Many new things facilitate daily living now. The cell phone made trips to the phone booth unnecessary. Mail is sent through email instead of the post office. Food is delivered to your doorsteps. The computer can be carried in your pocked in the form of the palmtop and other gadgets.

Because of this, we have grown impatient because technology made us move in a fast-paced world. Anything slow and below par in quality must be declared obsolete and unnecessary. Anything that burdens must be eliminated.

What do we feel when we hear our Lord Jesus pronounce these words in the gospel: If anyone wants to follow me, he must forget himself, carry his cross every day and follow me.” This is after Peter had just confessed his faith in Jesus as the Messiah, as the Savior.

The Lord is telling us that if our faith in him is strong, if we believe he is the Savior sent by the Father, if we resolve to follow him, then we must be ready to forget personal agenda, to carry our daily crosses and follow in his footsteps. In other words, it is not easy to be a follower. To want to follow Jesus is to enter into a world of sacrifice.

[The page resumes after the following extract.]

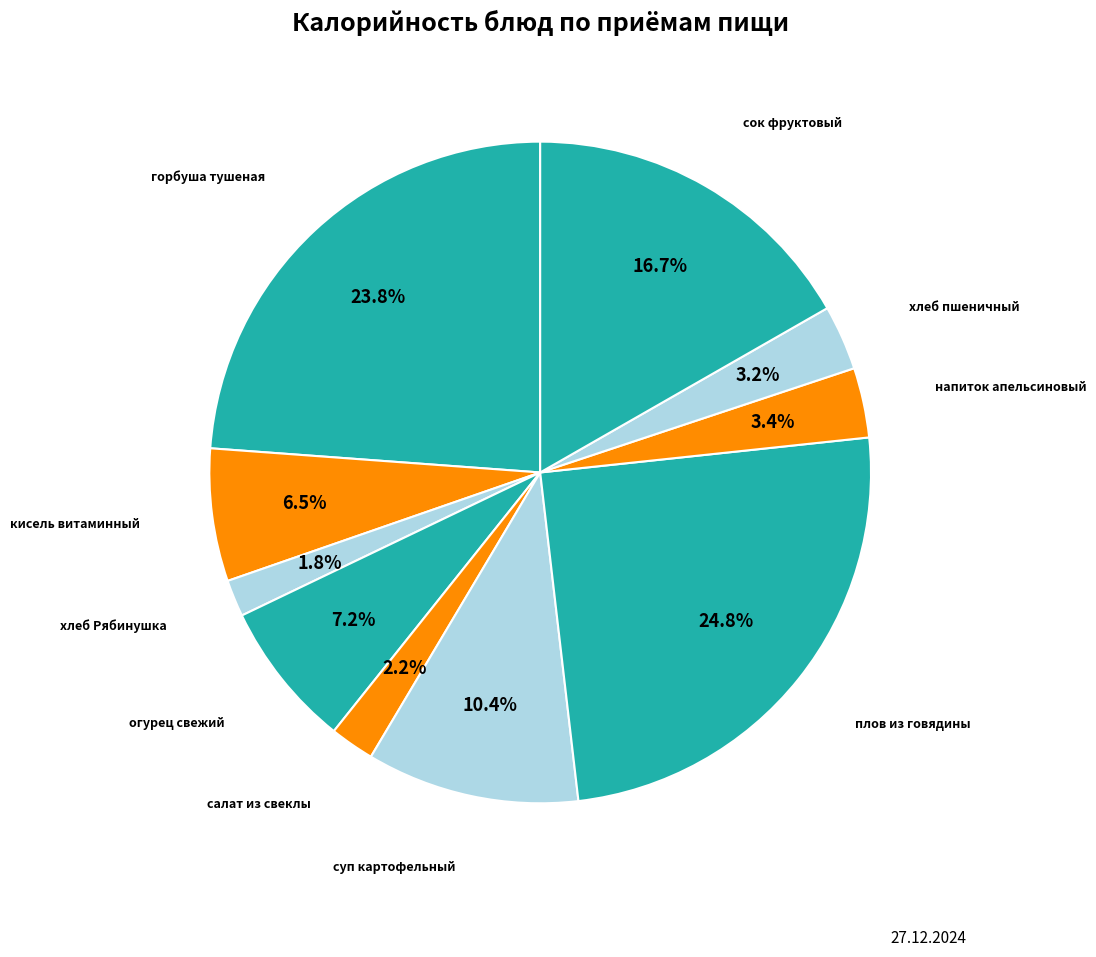

Rank the categories by value from lowest to highest.

хлеб Рябинушка, салат из свеклы, хлеб пшеничный, напиток апельсиновый, кисель витаминный, огурец свежий, суп картофельный, сок фруктовый, горбуша тушеная, плов из говядины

How many of us know how to sacrifice? We don’t even hear this word too often these days. Before, when we say a person is a lover, then we mean, he is an expert in sacrificing for another. But in the midst of the comforts of life, we think we can love without sacrifice? We think we can easily escape the cross once we feel it approaching us?

An old widow had an only son. When the widow grew old and was paralyzed due to a stroke, the son removed her from the house and gave her a bed by the gate, covered by scraps of wood above as roof. There, near the garbage dump, the mother was left out in the cold. When the son’s family transferred to another house, the mother was abandoned in a small hut, to be there all alone, and visited occasionally by the daughter-in-law. Stray cats kept the woman company and mosquitoes sucked her blood at night. The son even planned to give his mother away to the abandoned elderly shelter. Shocking, but true.

But there are still signs of hope around us. Parents who are working abroad for their kids, students working and studying at the same time to help their parents, siblings who take turns finishing college, a husband or a wife patiently caring for a sick spouse or a special child.

God does not intend suffering. He is not the source of pain and evil. But the human condition makes us vulnerable to these. In the midst of all these, we prove our closeness to Christ by learning to bear with one another and serve one another. Let us pray that we may prove our live by sacrifice.